S&P Global Ratings has affirmed Saudi Arabia’s rating at “A-/A-1” with a stable outlook and said the kingdom would return to fiscal surpluses in 2024 on higher crude production as well as growth in its non-oil economy.
The A-/A-1 rating indicates the obligor's strong capacity to meet its financial commitments.
“Reforms in the past few years, including measures to drive non-oil economic growth and widen the non-oil tax base, alongside significant social liberalisation, should continue to improve Saudi Arabia's economic and fiscal profile,” the rating agency said on Friday.
Saudi Arabia's economy grew by 1.2 per cent in the second quarter of this year, a slightly faster pace than the initial estimates, driven by a sharp expansion in the non-oil sector of the Arab world's biggest economy.
The kingdom’s gross domestic product at current prices reached 970 billion riyals ($258.66 billion) in the three months to the end of June, the General Authority for Statistics said earlier this month.
The non-oil sector grew by 6.1 per cent on an annual basis, beating the Gastat initial estimate of 5.5 per cent expansion in the three-month period.
This month, Saudi Arabia, Opec’s largest producer, said it would extend its voluntary output cut of 1 million barrels per day until the end of 2023.
“Large cuts in Saudi oil production in 2023 are expected to dampen real GDP growth and drive a fiscal deficit, although increasing production and strong non-oil growth from 2024 onward will lead to a rebound in growth,” S&P said.
Earlier this year, Saudi Arabia received the biggest downgrade in economic growth forecast among the G20 economies by the International Monetary Fund.
The kingdom’s economy is forecast to grow by 1.9 per cent this year, instead of 3.1 per cent as previously projected, largely a reflection of production cuts and lower oil prices.

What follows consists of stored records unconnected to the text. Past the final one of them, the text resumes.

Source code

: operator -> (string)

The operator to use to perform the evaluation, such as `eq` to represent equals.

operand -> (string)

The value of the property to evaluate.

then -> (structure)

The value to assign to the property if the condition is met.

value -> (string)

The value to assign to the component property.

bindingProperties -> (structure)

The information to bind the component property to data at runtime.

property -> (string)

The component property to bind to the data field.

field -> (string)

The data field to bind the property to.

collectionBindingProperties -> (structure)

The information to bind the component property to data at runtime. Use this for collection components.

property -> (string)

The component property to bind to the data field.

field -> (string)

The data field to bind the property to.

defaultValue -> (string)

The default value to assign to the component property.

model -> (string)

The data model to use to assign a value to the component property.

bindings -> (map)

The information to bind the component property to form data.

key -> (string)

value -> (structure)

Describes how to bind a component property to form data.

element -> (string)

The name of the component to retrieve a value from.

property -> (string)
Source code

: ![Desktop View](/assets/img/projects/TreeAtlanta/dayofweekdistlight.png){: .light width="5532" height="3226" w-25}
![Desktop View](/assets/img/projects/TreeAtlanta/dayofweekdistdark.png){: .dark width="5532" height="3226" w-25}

Growth in the kingdom is expected to pick up to 2.8 per cent in 2024, the Washington-based fund said in its World Economic Outlook update.
However, oil prices have risen significantly in recent weeks as crude supplies tighten and China introduces stimulus measures to revive growth in the world’s second-largest economy.
Brent crude, the benchmark for two thirds of the world’s oil, has gained more than 30 per cent since falling to a low of $71.84 a barrel this year.
Opec expects crude demand to rise by 2.4 million bpd to 102.1 million bpd this year. Next year, world oil demand is forecast to expand by 2.2 million bpd to 104.3 million bpd.
Saudi Arabia’s economy is forecast to receive a boost from the strong performance of its non-oil private sector as the kingdom continues to diversify its economy away from oil as part of its Vision 2030 plan, S&P said.
Inflation in Saudi Arabia also remains relatively low compared with that of its peers. It is forecast to remain under control owing to supply-side subsidies on fuel and food, as well as a peg to the relatively strong US dollar.
“The non-oil sector is forecast to remain strong in 2023-2026, with contributions from strong service-sector growth, supported by consumer demand, significant ongoing social liberalisation, and a growing female workforce,” the agency said.
The kingdom will also continue to benefit from large investment projects in the pipeline, which are primarily funded by the Public Investment Fund and the National Development Fund, it added.